介護保険法の改正後の動向について 第3回 医療・介護の連携

2 新たな仕組みとしての「地域包括ケアシステム」構築の必要性

  1 これまでの取組みと今後の方向性

 これまでも、医療・介護の連携は図られていた。これまでの取組みで何が問題なのか、二つの課題が考えられる。

  1. 仕組みはできていたが、連携の実態ができていなかった(地域格差がありすぎた)
  2. 仕組みそれ自体が不十分であった。

 今回の改正は、このような課題があり、この現状のままでは、地域包括ケアの実現に赤信号が灯るので、その克服のための改正と考えるべきだろう。
 その克服の方向性は、
 第一に、地域包括ケアがめざす、「施設入所・病院診療所入院」ではなく、施設等で提供される「安心・安全」を、「日常生活圏域という地域」で実現する仕組みが必要となる。
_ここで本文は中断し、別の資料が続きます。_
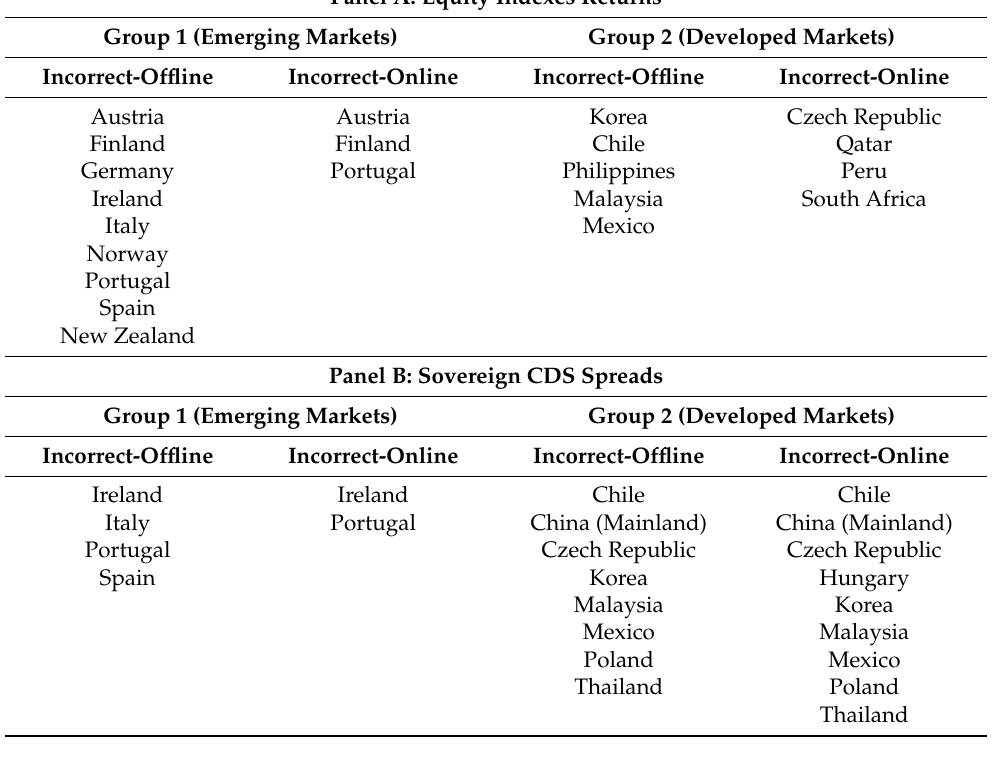
Table 3. The misclassification cases when using offline algorithm on offline dataset and online algorithm on online dataset. Panel A reports the mis-categorized economics entities in the stock index clustering case, and Panel B reports the mis-categorized economics entities in the sovereign CDS spreads clustering case. The algorithm clusters the dataset into two groups: emerging market group and developed market group. The mis-categorized outcome are reported, where (i) entities from developed markets incorrectly clusters in emerging market, or (ii) vice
施設での「安心・安全」を、医療と介護の連携体制を作ることで「地域で確保」し、実現することである。
 そのために、サービス付き高齢者向け住宅等の新たな住まいの場を確保し、その上で、地域で24時間活動する「定期巡回・随時対応型訪問介護看護」を創設し、通所、訪問、宿泊がセットとなった小規模多機能型居宅介護に看護を連携させた「複合型サービス」を創設した。
 第二に、施設や病院からの退院・退所を円滑に行うために、在宅と施設・病院の連携を強化することである。そのために「入退院時情報連携加算」を創設(再編)した。必要な入所・入院の確保とその後の円滑な退院・退所の確保である。加算、介護報酬や診療報酬で誘導し、連携を図る。これにより、入所・入院と在宅との往き来を円滑にし、医療が必要な高齢者等が在宅に戻った場合の医療対応を円滑にして、在宅生活の限界点を高めようとしている。
 第三に、在宅での看取りが、課題となったことである。少子高齢社会となり、高齢者の死亡数が年間100万人を超え、将来的には150万人を超えることも想定されている。
 病院での死が追いつかないという見込みや、終末期のQOL(生活の質)等の観点から、在宅で迎える死がテーマとしてあがってきた。これらの課題への対応として、介護保険の領域では、医療と介護の新たな連携の仕組みが必要になったのであろう。
 現状を振り返ると、医療・介護の現場同士が相手をよく理解していなかったり、双方共に多忙等であったりすることにより、連携の仕組みが一部を除きできていなかったのも現実である。医療・介護の連携の必要性が言われても、それぞれの事業者が個別に努力すればできるものではない。仕組み作りは、地域の調整ができる自治体や団体が行わないと難しい。

  2 医療連携のそれぞれの領域

 図1に即して、医療・介護の連携を考えると、
 医療介護の連携の基盤が作られていることが前提となる。具体的には、⑤の入退院に際しての医療介護の連携である。入院後の治療、退院後の在宅での受皿及び⑥の連携の基盤が作られていることである。
 次に、その上にのって、目指す主な方向としての①~④がある。
 ①は、IADLの改善等を図り、個人でできる生活領域を拡げるような支援である。場合によれば、要介護・支援状態からの自立・脱却も起こる。そうでなくとも、介助が必要な部分の減少に繋がる。ケアプランは、そのような視点に立って検討される。
 ②は、主に中度者を対象に、在宅継続、軽くも重くもなるが、改善の可能性を探る。
 ③は、重度者を対象にして、医療・介護連携による給付により現状の維持・改善を目指す。
 ④は、在宅での看取りを視野に入れた在宅サービスの展開である。
 それぞれの過程の中で、入退院・入退所が行われ、短期入所も行われる。

図1  利用者の属性からのイメージ
図1 利用者の属性からのイメージ

 そして、これらに大きな影響を与えるのが、第一に、個人の問題(年齢や意思)である。当事者の年齢による制約は確かにある。65歳と95歳では心身の機能も相当違っているのではないだろうか。また、本人の「生活への意欲」も重要であろう。ケアプランは、意欲を高めることも重視して作成される必要がある。次に、一人暮らしか否か、介護者の有無、利用できる社会資源の有無、住まいの状態等、利用者を取り巻く(周辺の)環境が重要である。周辺環境の調整、特に社会資源の活用等については、地域包括ケアセンターの調整力が期待されている。